La Suprema Corte de Justicia de la Nación, SCJN, emitió un fallo que frena cualquier intento de apropiación de inmuebles abandonados por parte de autoridades o terceros, al dejar claro que la propiedad privada no puede ser vulnerada bajo esquemas administrativos. “Las facultades municipales no permiten adquirir la posesión de inmuebles privados ni autorizar su uso por terceros”, resolvió el Pleno.
El criterio que resolvió la SCJN surge tras invalidar normas del municipio de Hermosillo, Sonora, que permitían tomar control de viviendas y predios en abandono. “Se introducían mecanismos que afectan directamente el derecho de propiedad mediante normas administrativas”, advirtió la Suprema Corte, marcando un precedente nacional.

La Suprema Corte pone límites a municipios sobre inmuebles abandonados
El Máximo Tribunal determinó que los ayuntamientos no pueden crear figuras legales para asumir la posesión de propiedades privadas, ya que esto invade facultades exclusivas de los congresos locales. La resolución subraya que cualquier afectación al derecho de propiedad debe tener sustento legal formal.
En ese sentido, la SCJN invalidó disposiciones que permitían al municipio convertirse en poseedor de inmuebles, destinarlos a servicios públicos o incluso permitir su ocupación temporal por terceros.
Estas medidas, concluyó, vulneraban la legalidad y la seguridad jurídica de los propietarios.

Sí pueden intervenir, pero con límites claros estipuló la Suprema Corte
Pese al fallo, la Suprema Corte aclaró que los municipios sí conservan atribuciones en materia de desarrollo urbano.

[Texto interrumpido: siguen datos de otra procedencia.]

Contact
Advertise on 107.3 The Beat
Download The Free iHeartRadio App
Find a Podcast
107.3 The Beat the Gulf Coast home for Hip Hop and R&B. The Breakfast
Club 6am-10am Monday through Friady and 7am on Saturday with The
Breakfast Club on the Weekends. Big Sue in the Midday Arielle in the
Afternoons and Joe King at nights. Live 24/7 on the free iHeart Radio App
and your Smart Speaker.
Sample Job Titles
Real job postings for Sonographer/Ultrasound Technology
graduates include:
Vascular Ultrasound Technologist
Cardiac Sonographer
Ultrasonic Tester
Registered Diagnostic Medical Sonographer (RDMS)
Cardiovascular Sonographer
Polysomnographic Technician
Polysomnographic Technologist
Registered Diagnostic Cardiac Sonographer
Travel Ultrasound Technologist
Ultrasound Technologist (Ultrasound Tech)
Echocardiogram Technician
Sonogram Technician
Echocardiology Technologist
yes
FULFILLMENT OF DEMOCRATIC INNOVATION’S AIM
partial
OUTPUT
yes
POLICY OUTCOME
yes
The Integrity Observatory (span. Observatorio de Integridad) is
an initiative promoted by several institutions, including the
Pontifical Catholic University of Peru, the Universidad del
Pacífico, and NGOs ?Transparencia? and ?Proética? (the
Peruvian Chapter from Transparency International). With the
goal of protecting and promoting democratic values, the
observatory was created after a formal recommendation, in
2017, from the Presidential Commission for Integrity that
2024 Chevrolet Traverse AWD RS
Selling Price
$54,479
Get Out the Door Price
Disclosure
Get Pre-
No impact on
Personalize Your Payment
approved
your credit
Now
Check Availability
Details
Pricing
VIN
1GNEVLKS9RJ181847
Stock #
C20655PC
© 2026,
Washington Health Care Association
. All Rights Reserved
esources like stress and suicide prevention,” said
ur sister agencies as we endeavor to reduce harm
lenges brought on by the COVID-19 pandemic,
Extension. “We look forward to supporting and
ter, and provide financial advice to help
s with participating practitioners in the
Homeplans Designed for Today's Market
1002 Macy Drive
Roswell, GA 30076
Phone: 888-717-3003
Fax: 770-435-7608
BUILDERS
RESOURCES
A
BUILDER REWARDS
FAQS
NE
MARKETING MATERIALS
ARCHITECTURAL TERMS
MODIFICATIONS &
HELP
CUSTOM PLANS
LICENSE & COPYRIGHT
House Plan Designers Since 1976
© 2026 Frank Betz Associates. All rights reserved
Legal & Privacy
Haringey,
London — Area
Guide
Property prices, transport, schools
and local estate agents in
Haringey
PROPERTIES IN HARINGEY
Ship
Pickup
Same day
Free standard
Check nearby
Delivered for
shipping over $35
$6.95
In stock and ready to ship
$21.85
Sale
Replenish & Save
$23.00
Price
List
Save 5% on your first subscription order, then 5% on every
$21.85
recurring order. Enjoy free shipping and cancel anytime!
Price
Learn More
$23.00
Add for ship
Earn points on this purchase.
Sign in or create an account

Esto incluye identificar predios abandonados, emitir declaratorias y realizar acciones como limpieza o mantenimiento.
Asimismo, podrán cobrar a los propietarios los costos derivados de estas acciones administrativas, siempre que no impliquen apropiación, uso o explotación del inmueble, manteniéndose dentro de sus competencias legales.

La postura de Lenia Batres y el alcance del fallo
La ministra Lenia Batres respaldó la decisión al considerar que el reglamento impugnado abría la puerta a abusos en el manejo de propiedades privadas. “Excede la función administrativa y propicia esquemas de aprovechamiento discrecional de los inmuebles”, señaló en su posicionamiento.
La jueza Batres enfatizó que las facultades municipales deben respetar los límites legales establecidos por los congresos locales.
“No pueden habilitarse mecanismos para tomar posesión o aprovechar inmuebles sin una base legal expresa”, advirtió, reforzando el criterio de protección a la propiedad privada.